Any mass defections likely would not replicate the “Sons of Iraq” dynamic that saw Sunnis come under the payroll of U.S. forces in 2007 while aligning against al-Qaida.

Iraq is generally an educated, literate and urban society. Afghanistan suffers from rampant illiteracy — 65 percent of the male population, by some estimates — and is largely rural.

Previous efforts at Taliban reintegration have been piecemeal and with limited results, according to a report released this month by the Crisis States Research Centre at the London School of Economics and Political Science.

A program known as the Program Tahkim-e-Solh was designed to win over former insurgents. Certificates were issued to individuals once they were processed, and some former Taliban were given land in Khost province.

But some reformed Taliban complained that they were not safe and that NATO forces did not recognize their rehabilitation, according to the report.

“As a result, trust was lost amongst those anti-government elements who were willing to be reconciled,” the report states.

Any success with the Afghan reintegration program will depend on the success of the planned surge of some 30,000 U.S. forces and additional NATO troops and the resulting offensives this spring, said Michael Codner, director of the military sciences department at London’s Royal United Services Institute.

“We’re talking about late spring, if a tipping point is achieved, where the reconcilable Taliban decide this is in their interests and the interests of the communities that are supporting them,” Codner said.

Late last year in Logar province’s Baraki Barak district just south of Kabul — an area heralded by top brass as a success even as troops on the ground said otherwise — reintegration was a delicate dance and it proved hard to convince insurgents to join the government’s side.

Through a third party, insurgents would approach the district sub-governor and Troop A, 3rd Squadron, 71st U.S. Cavalry Regiment commander Capt. Paul Shepard about joining the government.

Near the end of the troops’ deployment in early December, not one insurgent had been reintegrated.

“We’re still trying to get them to the table, and it’s always an invitation,” Shepard said. “But it’s a constant battle to get that person to the table.”

Shepard’s plan in Baraki Barak was to offer converted Taliban farming or day labor jobs, something that would give them a stake in the burgeoning governmental order.

The myriad problems facing Afghanistan at the time of Thursday’s conference are largely interconnected.

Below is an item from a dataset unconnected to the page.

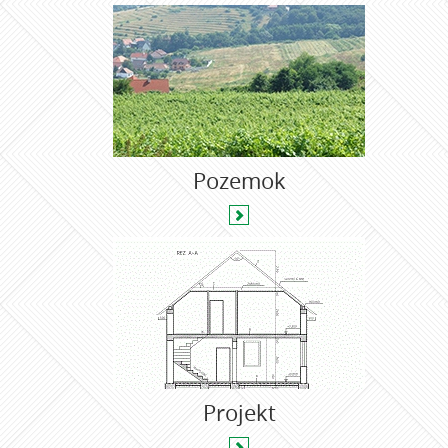
Pozemok
Projekt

For a reintegration program to succeed there must be a strong government presence at the district, provincial and federal levels to support those who leave the Taliban.

But corruption and government ineptitude remain rife at all levels.

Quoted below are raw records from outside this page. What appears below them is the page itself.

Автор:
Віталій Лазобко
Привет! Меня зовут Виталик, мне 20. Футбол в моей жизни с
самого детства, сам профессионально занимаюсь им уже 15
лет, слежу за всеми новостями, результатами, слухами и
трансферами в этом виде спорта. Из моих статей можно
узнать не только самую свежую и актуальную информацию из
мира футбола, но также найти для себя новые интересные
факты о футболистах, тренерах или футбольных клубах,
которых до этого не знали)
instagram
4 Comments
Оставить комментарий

A U.N. report released this month found that Afghan police and local politicians are the figures most likely to seek bribes and kickbacks from citizens. It remains unclear how soon the Afghan government will be seen as a legitimate alternative to the shadowy, de-facto Taliban governance that metes out justice and dominates some areas of the south and east.

Oakley said a decade would be the ideal amount of time for NATO troops to bolster Afghan security forces, grow the government and allow reintegration programs to have some teeth.

But throughout Europe, Canada and the U.S., public support for this war is fading.

“In all the NATO countries including the United States, public opinion is turning against the war, and they’re all democracies,” Oakley said. “You can’t ignore that.”

At the end of Thursday's Afghanistan conference in London, where the reintegration program was introduced, British Foreign Minister David Miliband and his Afghan counterpart Rangin Dadfar Spanta heralded the initiative as an essential step forward to bring all Afghans into the country's new order.

The reintegration program will "offer an honourable place in society to those willing to renounce violence, participate in the free and open society and respect the principles that are enshrined in the Afghan constitution, cut ties with Al-Qaeda and other terrorist groups, and pursue their political goals peacefully," according to a communique issued at the end of the conference.

A "Grand Peace Jirga" is being planned for later this year that will bring the relevant Afghan players together to push forward reconciliation and reintegration, according to the communique.